Hmmm, Maybe they could have a star system open only to the Concierge backers... call it something like Funder's World? Has an original ring to it...
 
Well Gamescom starts 22nd August, so that is only another 2 and a half weeks slippage. Considering they are averaging about a week delay per week since announcing 3.0, it isn't a $150M stretch goal to expect them to have it as a "big reveal" to crack open the funders' wallets.

Hmmm, Maybe they could have a star system open only to the Concierge backers... call it something like Funder's World? Has an original ring to it...

I still think they'll release whatever they have at gamescon. I suspected from the start that the planning/schedule was just a delaying tactic to appease the backers while they keep plowing through this mess, and release whatever they have at gamescon. They'll probably send it live during the presentation, so people will be excited enough to fall for the new ship sales without realizing how mediocre it is. :p
 
Star Citizen's potential failure could really hurt the space-games genre though. Show a bean counter a failed $150 million plus space game and they'll simply say no in future.

I don't agree. It's potential/likely failure isn't because its a space game it's because of the people in charge of the company.

The fact people are still falling over themselves to throw money at a SC and lap up the utter garbage they get in return shows that there's quite a gap in the market and a lot of enthusiasm for space games just waiting to be tapped.

It's failure will only hurt the pockets those bought in and the reputations of those who so royally screwed it up.
 
I don't agree.

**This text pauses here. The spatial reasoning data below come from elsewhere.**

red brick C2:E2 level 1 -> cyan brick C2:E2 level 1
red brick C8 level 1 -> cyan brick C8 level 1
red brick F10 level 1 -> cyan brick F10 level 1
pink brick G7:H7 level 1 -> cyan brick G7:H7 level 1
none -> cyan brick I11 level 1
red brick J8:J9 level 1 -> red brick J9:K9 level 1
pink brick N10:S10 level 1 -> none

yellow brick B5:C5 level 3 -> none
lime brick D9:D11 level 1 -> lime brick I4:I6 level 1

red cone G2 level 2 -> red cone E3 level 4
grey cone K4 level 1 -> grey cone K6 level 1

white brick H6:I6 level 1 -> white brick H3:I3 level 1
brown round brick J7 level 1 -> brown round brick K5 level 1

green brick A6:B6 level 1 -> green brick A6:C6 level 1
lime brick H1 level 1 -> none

It's potential/likely failure isn't because its a space game it's because of the people in charge of the company.

The fact people are still falling over themselves to throw money at a SC and lap up the utter garbage they get in return shows that there's quite a gap in the market and a lot of enthusiasm for space games just waiting to be tapped.

It's failure will only hurt the pockets those bought in and the reputations of those who so royally screwed it up.

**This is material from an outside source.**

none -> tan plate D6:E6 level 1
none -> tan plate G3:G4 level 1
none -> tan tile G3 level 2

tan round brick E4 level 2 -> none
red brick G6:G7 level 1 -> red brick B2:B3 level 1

Pirates of the Caribbean was the first big budget pirate movie made since the 50's or the 60's, because pirate films started flopping. Nothing scares an industry away from a niche like an expensive flop and it can last for decades, long enough for the people holding the purse strings to retire.

As I understand it FDEV did a limited crowdfunding campaign to prove there was interest to investors to make ED, and that was before any theoretical collapse of Star Citizen it was just on the back of a fair few years of no-one risking it on the genre.

Star Citizen's collapse doesn't need to change the industries mind, it just needs to remind it of it's preconception.
 
Pirates of the Caribbean was the first big budget pirate movie made since the 50's or the 60's, because pirate films started flopping. Nothing scares an industry away from a niche like an expensive flop and it can last for decades, long enough for the people holding the purse strings to retire.

As I understand it FDEV did a limited crowdfunding campaign to prove there was interest to investors to make ED, and that was before any theoretical collapse of Star Citizen it was just on the back of a fair few years of no-one risking it on the genre.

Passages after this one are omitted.